Mesenchymal stem cells (MSCs) show promising therapeutic potential in treating inflammatory bowel disease (IBD), and intraperitoneal delivery of MSCs have become a more effective route for IBD treatment. However, the underlying mechanisms are still poorly understood. Here, we found that intraperitoneally delivered MSCs significantly alleviated experimental colitis. Depletion of peritoneal B cells, but not macrophages, clearly impaired the therapeutic effects of MSCs. Intraperitoneally delivered MSCs improved IBD likely by boosting the IL-10-producing B cells in the peritoneal cavity, and a single intraperitoneal injection of MSCs could significantly prevent disease severity in a recurrent mouse colitis model, with lower proinflammation cytokines and high level of IL-10. The gene expression profile revealed that thrombospondin-1 (THBS1) was dramatically upregulated in MSCs after coculture with peritoneal lavage fluid from colitis mice. Knockout of THBS1 expression in MSCs abolished their therapeutic effects in colitis and the induction of IL-10-producing B cells. Mechanistically, THBS1 modulates the activation of transforming growth factor-β (TGF-β), which combines with TGF-β receptors on B cells and contributes to IL-10 production. Blocking the interaction between THBS1 and latent TGF-β or inhibiting TGF-β receptors (TGF-βR) significantly reversed the THBS1-mediated induction of IL-10-producing B cells and the therapeutic effects on colitis. Collectively, our study revealed that intraperitoneally delivered MSCs secreted THBS1 to boost IL-10+Bregs and control the progression and recurrence of colitis, providing new insight for the prevention and treatment of IBD.

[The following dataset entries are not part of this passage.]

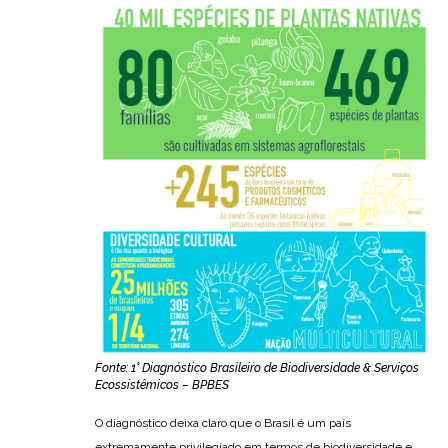
Fonte: 1° Diagnóstico Brasileiro de Biodiversidade & Serviços
Ecossistêmicos – BPBES
O diagnóstico deixa claro que o Brasil é um país
extremamente privilegiado em termos de biodiversidade e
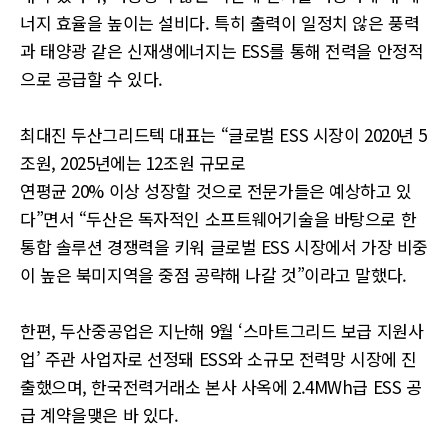
너지 효율을 높이는 설비다. 특히 출력이 일정치 않은 풍력
과 태양광 같은 신재생에너지는 ESS를 통해 전력을 안정적
으로 공급할 수 있다.
최대진 두산그리드텍 대표는 “글로벌 ESS 시장이 2020년 5
조원, 2025년에는 12조원 규모로
연평균 20% 이상 성장할 것으로 전문가들은 예상하고 있
다”면서 “두산은 독자적인 소프트웨어기술을 바탕으로 한
통합 솔루션 경쟁력을 키워 글로벌 ESS 시장에서 가장 비중
이 높은 북미지역을 중점 공략해 나갈 것”이라고 말했다.
한편, 두산중공업은 지난해 9월 ‘스마트그리드 보급 지원사
업’ 주관 사업자로 선정돼 ESS와 소규모 전력망 시장에 진
출했으며, 한국전력거래소 본사 사옥에 2.4MWh급 ESS 공
급 계약을맺은 바 있다.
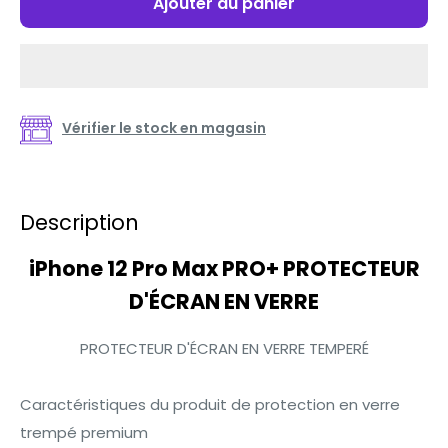
Ajouter au panier
Vérifier le stock en magasin
Description
iPhone 12 Pro Max PRO+ PROTECTEUR
D'ÉCRAN EN VERRE
PROTECTEUR D'ÉCRAN EN VERRE TEMPERÉ
Caractéristiques du produit de protection en verre
trempé premium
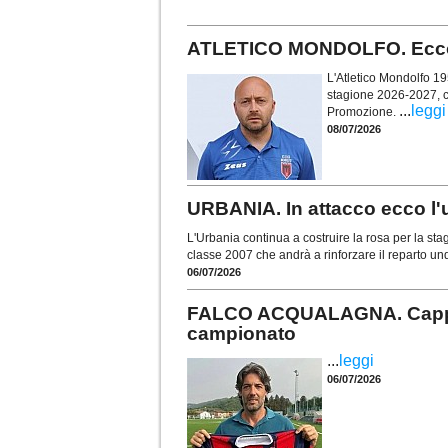
ATLETICO MONDOLFO. Ecco l
L'Atletico Mondolfo 195
stagione 2026-2027, c
...
leggi
Promozione.
08/07/2026
URBANIA. In attacco ecco l
L'Urbania continua a costruire la rosa per la sta
classe 2007 che andrà a rinforzare il reparto un
06/07/2026
FALCO ACQUALAGNA. Cappelli
campionato
...
leggi
06/07/2026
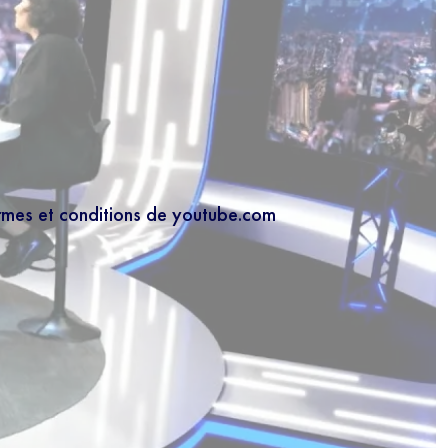
ermes et conditions de youtube.com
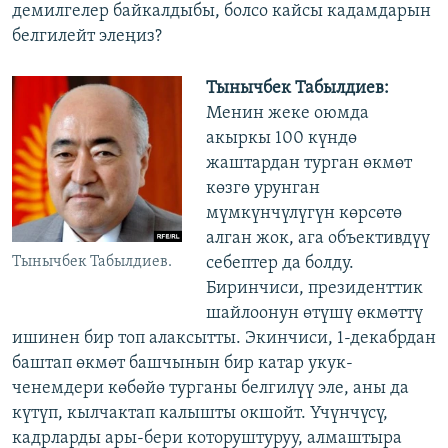
демилгелер байкалдыбы, болсо кайсы кадамдарын
белгилейт элеңиз?
Тынычбек Табылдиев:
Менин жеке оюмда
акыркы 100 күндө
жаштардан турган өкмөт
көзгө урунган
мүмкүнчүлүгүн көрсөтө
алган жок, ага объективдүү
Тынычбек Табылдиев.
себептер да болду.
Биринчиси, президенттик
шайлоонун өтүшү өкмөттү
ишинен бир топ алаксытты. Экинчиси, 1-декабрдан
баштап өкмөт башчынын бир катар укук-
ченемдери көбөйө турганы белгилүү эле, аны да
күтүп, кылчактап калышты окшойт. Үчүнчүсү,
кадрларды ары-бери которуштуруу, алмаштыра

间充质干细胞（Mesenchymal stem cells, MSCs）在炎症性肠病（inflammatory bowel disease, IBD）的治疗中展现出极具潜力的治疗价值，而腹腔递送MSCs已成为IBD治疗的更高效途径。然而，其发挥治疗作用的潜在分子机制仍未被充分阐明。本研究发现，腹腔递送的MSCs可显著缓解实验性结肠炎。清除腹膜B细胞（而非巨噬细胞）会明显削弱MSCs的治疗效果。腹腔递送的MSCs或通过扩增腹膜腔内产生IL-10的B细胞来改善IBD症状；单次腹腔注射MSCs即可显著抑制复发性小鼠结肠炎模型的疾病严重程度，同时降低促炎细胞因子水平并维持较高的IL-10表达量。基因表达谱分析显示，在与结肠炎小鼠腹腔灌洗液共培养后，MSCs内的血小板反应蛋白-1（thrombospondin-1, THBS1）表达显著上调。敲除MSCs中的THBS1基因表达会完全消除其对结肠炎的治疗效果，以及对产生IL-10的B细胞的诱导能力。从机制层面来看，THBS1可调控转化生长因子-β（transforming growth factor-β, TGF-β）的活化，后者可结合B细胞表面的TGF-β受体，进而促进IL-10的产生。阻断THBS1与潜伏态TGF-β的相互作用，或抑制TGF-β受体（TGF-βR），均可显著逆转THBS1介导的产生IL-10的B细胞诱导效应，以及其对结肠炎的治疗作用。综上，本研究揭示腹腔递送的MSCs可通过分泌THBS1，增强IL-10+调节性B细胞（Bregs）的功能，从而调控结肠炎的进展与复发，为IBD的预防与治疗提供了全新的研究思路。